This is not a good idea. And in contravenes Google’s own advice — which is that anyone using its translation technology add a disclaimer that translated text may not be accurate.
According to a report from ProPublica, USCIS uses these tools to help evaluate whether refugees should be allowed into the US. In so doing, agency personnel are putting their trust in an untrustworthy algorithm to make entry decisions that may have profound consequences for the health and welfare of those seeking admission to the country.
“The translation of these social media posts can mean life or death for refugees seeking to reunite with their family members,” said Betsy Fisher, director of strategy for the International Refugee Assistance Project (IRAP),” in an email to The Register. “It is dangerous to rely on inadequate technology to inform these unreasonable procedures ostensibly used to vet refugees.”
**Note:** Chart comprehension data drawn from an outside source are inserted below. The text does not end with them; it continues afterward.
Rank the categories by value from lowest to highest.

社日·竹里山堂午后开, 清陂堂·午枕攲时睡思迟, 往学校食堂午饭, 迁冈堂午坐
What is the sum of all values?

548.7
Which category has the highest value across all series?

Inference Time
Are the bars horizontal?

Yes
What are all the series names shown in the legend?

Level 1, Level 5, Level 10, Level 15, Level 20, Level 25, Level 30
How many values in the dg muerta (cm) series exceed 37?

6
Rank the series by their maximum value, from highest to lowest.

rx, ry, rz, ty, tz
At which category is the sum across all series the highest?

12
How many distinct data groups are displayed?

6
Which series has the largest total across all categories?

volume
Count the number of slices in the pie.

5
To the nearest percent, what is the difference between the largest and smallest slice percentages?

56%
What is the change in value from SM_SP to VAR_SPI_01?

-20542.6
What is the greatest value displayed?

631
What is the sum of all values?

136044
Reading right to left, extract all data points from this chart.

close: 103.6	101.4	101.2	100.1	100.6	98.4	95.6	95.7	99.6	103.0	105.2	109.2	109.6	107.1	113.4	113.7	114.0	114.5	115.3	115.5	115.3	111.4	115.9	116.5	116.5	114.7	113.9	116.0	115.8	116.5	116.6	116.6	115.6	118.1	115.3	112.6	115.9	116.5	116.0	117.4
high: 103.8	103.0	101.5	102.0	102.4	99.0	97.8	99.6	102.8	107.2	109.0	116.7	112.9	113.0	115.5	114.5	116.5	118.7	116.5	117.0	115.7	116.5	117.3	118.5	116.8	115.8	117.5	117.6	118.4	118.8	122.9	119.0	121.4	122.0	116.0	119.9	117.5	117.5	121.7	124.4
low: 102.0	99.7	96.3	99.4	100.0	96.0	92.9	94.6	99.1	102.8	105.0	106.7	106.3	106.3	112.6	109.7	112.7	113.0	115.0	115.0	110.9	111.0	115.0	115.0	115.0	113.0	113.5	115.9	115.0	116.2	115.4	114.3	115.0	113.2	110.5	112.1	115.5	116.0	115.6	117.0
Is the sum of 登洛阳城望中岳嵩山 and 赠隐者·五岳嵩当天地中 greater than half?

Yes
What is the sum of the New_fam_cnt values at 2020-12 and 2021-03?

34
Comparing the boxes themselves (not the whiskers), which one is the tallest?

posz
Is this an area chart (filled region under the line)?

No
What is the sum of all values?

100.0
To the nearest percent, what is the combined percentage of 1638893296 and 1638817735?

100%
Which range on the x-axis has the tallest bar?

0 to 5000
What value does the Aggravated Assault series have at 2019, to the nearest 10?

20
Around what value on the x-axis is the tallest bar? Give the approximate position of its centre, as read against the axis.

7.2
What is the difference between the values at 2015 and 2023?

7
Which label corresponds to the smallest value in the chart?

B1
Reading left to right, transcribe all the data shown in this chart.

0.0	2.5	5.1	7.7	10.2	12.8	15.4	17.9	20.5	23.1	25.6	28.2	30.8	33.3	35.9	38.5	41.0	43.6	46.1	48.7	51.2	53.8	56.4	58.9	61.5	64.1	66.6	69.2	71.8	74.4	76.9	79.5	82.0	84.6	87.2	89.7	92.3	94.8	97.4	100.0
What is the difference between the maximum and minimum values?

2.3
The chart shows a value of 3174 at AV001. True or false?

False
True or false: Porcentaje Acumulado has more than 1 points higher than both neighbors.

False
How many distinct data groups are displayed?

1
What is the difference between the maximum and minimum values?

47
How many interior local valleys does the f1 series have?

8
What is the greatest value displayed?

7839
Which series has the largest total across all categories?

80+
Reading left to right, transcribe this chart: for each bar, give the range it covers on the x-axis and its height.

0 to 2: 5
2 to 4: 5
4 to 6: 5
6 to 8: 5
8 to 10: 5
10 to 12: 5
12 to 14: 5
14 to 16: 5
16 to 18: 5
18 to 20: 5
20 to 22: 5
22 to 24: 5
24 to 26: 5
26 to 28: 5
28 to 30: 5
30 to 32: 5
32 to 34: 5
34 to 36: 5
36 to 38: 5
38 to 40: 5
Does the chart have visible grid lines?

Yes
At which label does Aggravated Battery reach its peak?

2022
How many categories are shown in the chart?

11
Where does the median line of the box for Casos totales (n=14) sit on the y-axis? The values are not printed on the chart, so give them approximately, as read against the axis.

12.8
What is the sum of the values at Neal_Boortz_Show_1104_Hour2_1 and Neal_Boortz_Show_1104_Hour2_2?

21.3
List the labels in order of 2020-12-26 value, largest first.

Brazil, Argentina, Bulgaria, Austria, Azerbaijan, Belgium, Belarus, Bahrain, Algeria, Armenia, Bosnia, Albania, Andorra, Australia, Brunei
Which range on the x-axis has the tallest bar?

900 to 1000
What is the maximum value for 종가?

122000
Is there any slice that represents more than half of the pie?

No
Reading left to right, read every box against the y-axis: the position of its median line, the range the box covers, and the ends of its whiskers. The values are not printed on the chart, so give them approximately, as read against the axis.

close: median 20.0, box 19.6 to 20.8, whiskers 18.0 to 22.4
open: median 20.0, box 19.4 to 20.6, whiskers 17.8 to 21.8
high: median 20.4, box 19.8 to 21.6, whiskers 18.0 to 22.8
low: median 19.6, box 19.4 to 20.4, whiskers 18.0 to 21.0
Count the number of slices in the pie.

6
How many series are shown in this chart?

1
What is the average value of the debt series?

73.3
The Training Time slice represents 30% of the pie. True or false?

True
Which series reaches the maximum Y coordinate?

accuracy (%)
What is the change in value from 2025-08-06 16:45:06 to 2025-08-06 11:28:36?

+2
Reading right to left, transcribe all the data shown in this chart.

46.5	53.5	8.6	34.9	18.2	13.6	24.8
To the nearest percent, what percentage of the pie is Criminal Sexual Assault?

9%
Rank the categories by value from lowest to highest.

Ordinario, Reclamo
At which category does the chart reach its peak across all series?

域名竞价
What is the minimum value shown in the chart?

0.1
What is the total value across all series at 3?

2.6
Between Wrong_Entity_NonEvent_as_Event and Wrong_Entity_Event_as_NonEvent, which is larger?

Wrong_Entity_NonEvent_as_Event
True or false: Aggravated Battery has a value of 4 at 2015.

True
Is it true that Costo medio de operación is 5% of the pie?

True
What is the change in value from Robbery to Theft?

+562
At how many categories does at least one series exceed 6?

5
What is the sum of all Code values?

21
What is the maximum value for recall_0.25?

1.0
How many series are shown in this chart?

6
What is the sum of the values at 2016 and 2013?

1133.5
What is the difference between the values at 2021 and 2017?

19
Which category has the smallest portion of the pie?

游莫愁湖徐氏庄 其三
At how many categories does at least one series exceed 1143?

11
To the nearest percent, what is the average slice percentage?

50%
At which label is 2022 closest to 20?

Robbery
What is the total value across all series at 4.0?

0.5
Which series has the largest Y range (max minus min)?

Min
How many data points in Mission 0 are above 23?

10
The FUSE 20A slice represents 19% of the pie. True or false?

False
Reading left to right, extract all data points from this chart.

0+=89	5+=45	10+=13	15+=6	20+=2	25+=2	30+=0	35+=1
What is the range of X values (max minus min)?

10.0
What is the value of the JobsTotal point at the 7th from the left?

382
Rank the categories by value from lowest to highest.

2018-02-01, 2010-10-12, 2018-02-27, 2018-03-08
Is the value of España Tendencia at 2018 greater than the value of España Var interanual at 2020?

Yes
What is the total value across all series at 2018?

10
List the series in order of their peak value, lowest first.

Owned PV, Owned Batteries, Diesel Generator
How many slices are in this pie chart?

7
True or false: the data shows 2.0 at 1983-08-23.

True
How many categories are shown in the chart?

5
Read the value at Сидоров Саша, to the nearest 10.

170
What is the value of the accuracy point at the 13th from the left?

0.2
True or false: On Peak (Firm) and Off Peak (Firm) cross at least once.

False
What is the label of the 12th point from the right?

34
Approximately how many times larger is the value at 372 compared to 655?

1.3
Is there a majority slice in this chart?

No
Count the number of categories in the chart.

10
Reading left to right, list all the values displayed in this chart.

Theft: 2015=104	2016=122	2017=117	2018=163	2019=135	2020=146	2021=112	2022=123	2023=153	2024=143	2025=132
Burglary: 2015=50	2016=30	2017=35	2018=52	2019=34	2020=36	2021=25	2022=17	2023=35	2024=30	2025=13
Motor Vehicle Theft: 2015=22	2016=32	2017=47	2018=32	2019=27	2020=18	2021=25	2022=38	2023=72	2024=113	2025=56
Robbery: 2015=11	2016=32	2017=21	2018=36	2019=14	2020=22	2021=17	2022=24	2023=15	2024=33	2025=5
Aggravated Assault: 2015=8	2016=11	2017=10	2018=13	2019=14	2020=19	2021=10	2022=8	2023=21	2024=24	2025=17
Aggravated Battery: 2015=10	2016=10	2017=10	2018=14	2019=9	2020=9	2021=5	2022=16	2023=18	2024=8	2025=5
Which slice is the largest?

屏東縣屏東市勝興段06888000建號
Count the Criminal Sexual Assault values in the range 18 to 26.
To demonstrate the inaccuracy of Google Translate, ProPublica asked Mustafa Menai, who teaches Urdu at the University of Pennsylvania, to translate a Twitter post written in Urdu. By Menai’s estimation, an accurate English translation would be, “I have been spanked a lot and have also gathered a lot of love (from my parents).”
Google Translate’s rendering of the post is, “The beating is too big and the love is too windy.”
The moral: Translate is wonderful; but don’t bet your life on it.